• [Material for the task]
━━━━
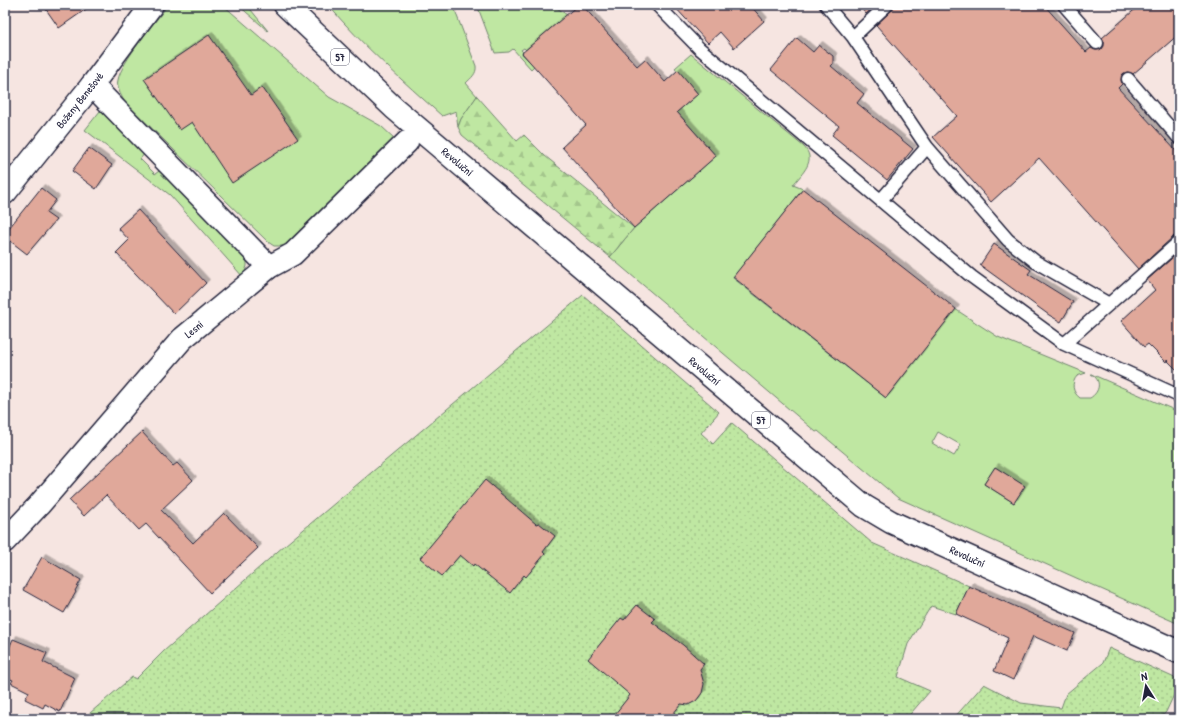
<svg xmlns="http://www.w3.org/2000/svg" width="1184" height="724" font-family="'Patrick Hand',sans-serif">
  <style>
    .grass { fill: #bfe7a2; stroke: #70846e; fill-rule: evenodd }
    .forest { fill: url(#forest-firs); stroke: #70846e }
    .park { fill: url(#park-dots); stroke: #70846e }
    .building { fill: #e0a89a; stroke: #22223b; filter: url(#shadow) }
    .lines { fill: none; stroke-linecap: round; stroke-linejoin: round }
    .lane-casing { stroke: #22223b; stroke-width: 15 }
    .street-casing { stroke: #22223b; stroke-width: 25 }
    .primary-casing { stroke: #22223b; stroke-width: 25 }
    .lane { stroke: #fff; stroke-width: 12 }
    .street { stroke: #fff; stroke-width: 22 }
    .primary { stroke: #fff; stroke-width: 22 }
    .labels { text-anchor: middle; stroke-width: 3; stroke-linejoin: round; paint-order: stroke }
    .shield { fill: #fff; stroke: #646476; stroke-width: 1 }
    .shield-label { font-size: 10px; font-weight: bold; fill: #22223b }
    .street-label { font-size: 11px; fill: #22223b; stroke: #fff }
  </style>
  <defs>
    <pattern id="forest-firs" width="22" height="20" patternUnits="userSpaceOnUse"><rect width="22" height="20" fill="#bfe7a2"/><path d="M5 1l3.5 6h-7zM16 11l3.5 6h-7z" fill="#a4c68c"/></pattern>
    <pattern id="park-dots" width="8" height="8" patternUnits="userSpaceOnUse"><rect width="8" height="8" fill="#bfe7a2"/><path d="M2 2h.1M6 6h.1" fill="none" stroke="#a4c68c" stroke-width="1.8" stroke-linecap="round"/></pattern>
    <filter id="shadow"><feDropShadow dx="3.5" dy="-3.5" stdDeviation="0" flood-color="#0004"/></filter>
  </defs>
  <rect width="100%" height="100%" fill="#f6e5e1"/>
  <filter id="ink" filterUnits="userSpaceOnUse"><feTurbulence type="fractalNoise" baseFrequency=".025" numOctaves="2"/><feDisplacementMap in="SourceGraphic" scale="8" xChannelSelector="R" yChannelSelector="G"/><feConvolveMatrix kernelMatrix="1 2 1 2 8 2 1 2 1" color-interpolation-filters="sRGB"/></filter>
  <g filter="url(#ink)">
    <!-- grass -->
    <path class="grass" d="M168,5h55l106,92 52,29 14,13 -110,107h-11l-6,-4 -144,-141c-3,-6 -8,-14 -6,-21 3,-18 38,-59 50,-75z
      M238,5h9l21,26z
      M328,5h126l3,11 19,50c1,8 -5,12 -10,17l11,13 -16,23 -3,8 -2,-16 -14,5c-39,-35 -79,-70 -114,-111z
      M477,5h76l14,10 -41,35 -2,-2 -3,2 2,2 -1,2 12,12 -3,3 -18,-20 -4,3 -14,1z
      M691,54l112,92c15,14 -1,27 -10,39l10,4 -70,89 153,120 69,-89 43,28 88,36 -9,3c-6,7 -5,16 3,22h10c10,-6 12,-18 1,-24l88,38v212l-281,-126 -80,-67 -2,1 -206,-175 24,-29 82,-72 -39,-44 21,-18 -23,-26zM938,432l23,13 -7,11 -22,-13zM995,467l29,19 -10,17 -30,-19z
      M100,111l6,3 40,38 -6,7 15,15 7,-5 85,90v7l-4,11 -73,-82 -85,-65z"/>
    <!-- forest -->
    <path class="forest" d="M477,96l40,45 7,-6 21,21 89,72 -24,29 -148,-122 -4,-8 3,-8z"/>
    <!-- park -->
    <path class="park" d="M583,295l136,117 -18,21 12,11 19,-21 140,120 97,43 -13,28 -25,-8 -23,38 -10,33 32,14 -24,28h-823l49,-42 4,2 28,-28 121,-106z
      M1109,648l70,32v4l-13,28 -6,7h-207l31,-35 37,19 40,5 5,-14 37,-31z"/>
    <!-- building -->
    <path class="building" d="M43,5h49l-33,23z
      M578,5h4l55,61 8,-7 20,23 13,-12 20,24 -21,18 39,44 -82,72 -72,-81 24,-22 -64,-72z
      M673,5h77l14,16 -30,27 -14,-16 -12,11z
      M858,5h18l-10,9z
      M894,5h150l42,47 5,-4 4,2 7,-1 2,-3v-4l-2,-4 38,-33h39v29l-46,40 -6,-2 -4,2 -2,6 1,4 -4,4 61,66v81l-5,1 -36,33 -99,-111 -48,44 -58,-65 24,-21 -81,-91 16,-15z
      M209,35l42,60 11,-8 36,52 -66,44 -40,-61 -12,8 -36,-51z
      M797,38l16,14 6,-7 14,11v8l-2,2 33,28 -7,9 56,46 -26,31 -55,-45 7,-9 -68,-56z
      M89,148l23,17 -16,24 -24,-18z
      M41,188l15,12 -10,13 10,7 -29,34 -22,-17v-4z
      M803,189l153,120 -70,89 -153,-121z
      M138,210l68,73 -32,31 -58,-61 13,-13 -11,-12z
      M994,244l37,26 -3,4 45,28 -12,20 -12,-7 -69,-50z
      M1179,252v120l-12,-12 -1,2 -18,-18 -4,3 -23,-26 34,-31 -8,-10z
      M142,432l31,34 4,-3 16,17 -32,30 32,33 31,-30 34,35 -48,45 -64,-69 -7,6 -33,-35 -22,21 -15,-16z
      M995,467l30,19 -11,17 -30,-19z
      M485,480l51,44 3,-1 16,13 -12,16 2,2 -19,23 -2,-2 -14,18 -36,-29 -1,2 -13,-11 -18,21 -22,-18z
      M42,557l39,23 -6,11 1,1 -12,21 -41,-23z
      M969,586l106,47 -8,18 -34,-15 -20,44 -19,-9 14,-33 -52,-24z
      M637,605l18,14 -3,3 31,23 21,19 -4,5 4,15 -2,9 -6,8 -8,4 -7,-1 -12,15h-58l19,-24 -42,-36 33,-41 3,2z
      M13,639l34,14 -4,9 32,16 -15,34 -15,-8 -2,4 -18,-9 4,-7 -18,-9 2,-3 -8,-3v-20z"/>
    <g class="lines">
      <defs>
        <path id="lane" d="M657,5l42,43 273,229 92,67 115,52
          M826,5l27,32 74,110 81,93 28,22 73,42
          M1064,5l33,38
          M853,37l34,-32
          M1128,79l51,59
          M881,200l46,-53
          M1064,344l115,-102"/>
        <g id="street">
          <path d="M92,85l177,182"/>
          <path id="s1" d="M5,193l87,-108 60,-80"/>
          <path id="s2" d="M5,541l34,-36 143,-166 87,-72 24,-13 114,-112"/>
        </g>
        <g id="primary">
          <path id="s3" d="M285,5l109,103 470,398 27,16 288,130"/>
        </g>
      </defs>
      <!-- lane casing -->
      <use href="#lane" class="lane-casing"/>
      <!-- street casing -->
      <use href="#street" class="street-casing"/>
      <!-- primary casing -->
      <use href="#primary" class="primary-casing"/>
      <!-- lane -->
      <use href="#lane" class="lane"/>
      <!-- street -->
      <use href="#street" class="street"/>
      <!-- primary -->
      <use href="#primary" class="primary"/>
    </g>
  </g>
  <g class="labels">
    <!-- shield labels -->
    <g class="shield">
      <rect x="331" y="49" width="18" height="16" rx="3"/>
      <rect x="752" y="412" width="18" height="16" rx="3"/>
    </g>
    <g class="shield-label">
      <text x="340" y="61">57</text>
      <text x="761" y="424">57</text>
    </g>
    <!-- street labels -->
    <g class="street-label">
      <text dy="4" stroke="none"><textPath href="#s1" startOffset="119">Boženy Benešové</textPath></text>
      <text dy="4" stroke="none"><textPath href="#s3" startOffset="233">Revoluční</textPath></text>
      <text dy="4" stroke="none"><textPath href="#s2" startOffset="284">Lesní</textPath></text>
      <text dy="4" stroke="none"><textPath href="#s3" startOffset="557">Revoluční</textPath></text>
      <text dy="4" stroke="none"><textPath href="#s3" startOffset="881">Revoluční</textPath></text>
    </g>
  </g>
  <!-- margin -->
  <rect width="1184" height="724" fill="none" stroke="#fff" stroke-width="20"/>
  <rect x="10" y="10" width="1164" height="704" fill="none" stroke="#22223b" stroke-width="1.5" filter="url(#ink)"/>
  <!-- north arrow -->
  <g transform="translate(1146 686) rotate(349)" stroke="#ffffff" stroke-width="3" paint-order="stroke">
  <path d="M0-3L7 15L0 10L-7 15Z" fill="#22223b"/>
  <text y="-6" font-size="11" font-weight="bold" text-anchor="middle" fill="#22223b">N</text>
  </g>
</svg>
━━━━
• [Goal of the exercise] Go through the entries above and copy every line containing "lines".

• [Exercise answer]
    .lines { fill: none; stroke-linecap: round; stroke-linejoin: round }
    <g class="lines">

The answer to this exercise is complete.